*Job*.
Reproduce every one of the following records word for word, keeping each line and character unchanged.

*Entries supplied*.
>>

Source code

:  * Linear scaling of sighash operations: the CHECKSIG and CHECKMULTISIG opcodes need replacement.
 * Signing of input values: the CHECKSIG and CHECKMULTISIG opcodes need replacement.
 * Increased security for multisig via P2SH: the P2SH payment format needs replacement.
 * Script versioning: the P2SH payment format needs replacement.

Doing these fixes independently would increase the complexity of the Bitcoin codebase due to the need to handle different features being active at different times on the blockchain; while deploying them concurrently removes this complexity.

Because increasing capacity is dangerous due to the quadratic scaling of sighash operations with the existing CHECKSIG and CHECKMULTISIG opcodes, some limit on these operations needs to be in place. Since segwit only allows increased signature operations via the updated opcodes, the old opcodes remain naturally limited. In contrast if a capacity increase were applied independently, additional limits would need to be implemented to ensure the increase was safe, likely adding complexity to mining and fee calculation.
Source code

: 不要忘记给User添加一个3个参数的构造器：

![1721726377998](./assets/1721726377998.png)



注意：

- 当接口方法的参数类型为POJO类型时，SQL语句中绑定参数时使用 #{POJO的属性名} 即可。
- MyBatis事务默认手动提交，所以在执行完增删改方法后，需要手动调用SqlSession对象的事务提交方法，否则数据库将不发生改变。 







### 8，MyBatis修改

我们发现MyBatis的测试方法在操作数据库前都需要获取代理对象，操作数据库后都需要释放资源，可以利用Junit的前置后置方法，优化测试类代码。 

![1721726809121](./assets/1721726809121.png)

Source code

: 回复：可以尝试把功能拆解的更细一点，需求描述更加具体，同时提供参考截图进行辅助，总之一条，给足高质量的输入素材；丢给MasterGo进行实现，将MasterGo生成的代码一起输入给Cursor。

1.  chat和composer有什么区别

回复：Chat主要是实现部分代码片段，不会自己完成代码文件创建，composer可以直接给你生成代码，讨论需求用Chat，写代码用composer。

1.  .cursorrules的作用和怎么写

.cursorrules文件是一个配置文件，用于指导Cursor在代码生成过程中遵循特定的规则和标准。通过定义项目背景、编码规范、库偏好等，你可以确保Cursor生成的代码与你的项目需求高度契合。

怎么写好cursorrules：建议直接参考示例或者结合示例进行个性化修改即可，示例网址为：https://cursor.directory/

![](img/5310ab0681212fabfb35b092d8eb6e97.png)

<<

*Your response*.
Source code

:  * Linear scaling of sighash operations: the CHECKSIG and CHECKMULTISIG opcodes need replacement.
 * Signing of input values: the CHECKSIG and CHECKMULTISIG opcodes need replacement.
 * Increased security for multisig via P2SH: the P2SH payment format needs replacement.
 * Script versioning: the P2SH payment format needs replacement.

Doing these fixes independently would increase the complexity of the Bitcoin codebase due to the need to handle different features being active at different times on the blockchain; while deploying them concurrently removes this complexity.

Because increasing capacity is dangerous due to the quadratic scaling of sighash operations with the existing CHECKSIG and CHECKMULTISIG opcodes, some limit on these operations needs to be in place. Since segwit only allows increased signature operations via the updated opcodes, the old opcodes remain naturally limited. In contrast if a capacity increase were applied independently, additional limits would need to be implemented to ensure the increase was safe, likely adding complexity to mining and fee calculation.
Source code

: 不要忘记给User添加一个3个参数的构造器：

![1721726377998](./assets/1721726377998.png)



注意：

- 当接口方法的参数类型为POJO类型时，SQL语句中绑定参数时使用 #{POJO的属性名} 即可。
- MyBatis事务默认手动提交，所以在执行完增删改方法后，需要手动调用SqlSession对象的事务提交方法，否则数据库将不发生改变。 







### 8，MyBatis修改

我们发现MyBatis的测试方法在操作数据库前都需要获取代理对象，操作数据库后都需要释放资源，可以利用Junit的前置后置方法，优化测试类代码。 

![1721726809121](./assets/1721726809121.png)

Source code

: 回复：可以尝试把功能拆解的更细一点，需求描述更加具体，同时提供参考截图进行辅助，总之一条，给足高质量的输入素材；丢给MasterGo进行实现，将MasterGo生成的代码一起输入给Cursor。

1.  chat和composer有什么区别

回复：Chat主要是实现部分代码片段，不会自己完成代码文件创建，composer可以直接给你生成代码，讨论需求用Chat，写代码用composer。

1.  .cursorrules的作用和怎么写

.cursorrules文件是一个配置文件，用于指导Cursor在代码生成过程中遵循特定的规则和标准。通过定义项目背景、编码规范、库偏好等，你可以确保Cursor生成的代码与你的项目需求高度契合。

怎么写好cursorrules：建议直接参考示例或者结合示例进行个性化修改即可，示例网址为：https://cursor.directory/

![](img/5310ab0681212fabfb35b092d8eb6e97.png)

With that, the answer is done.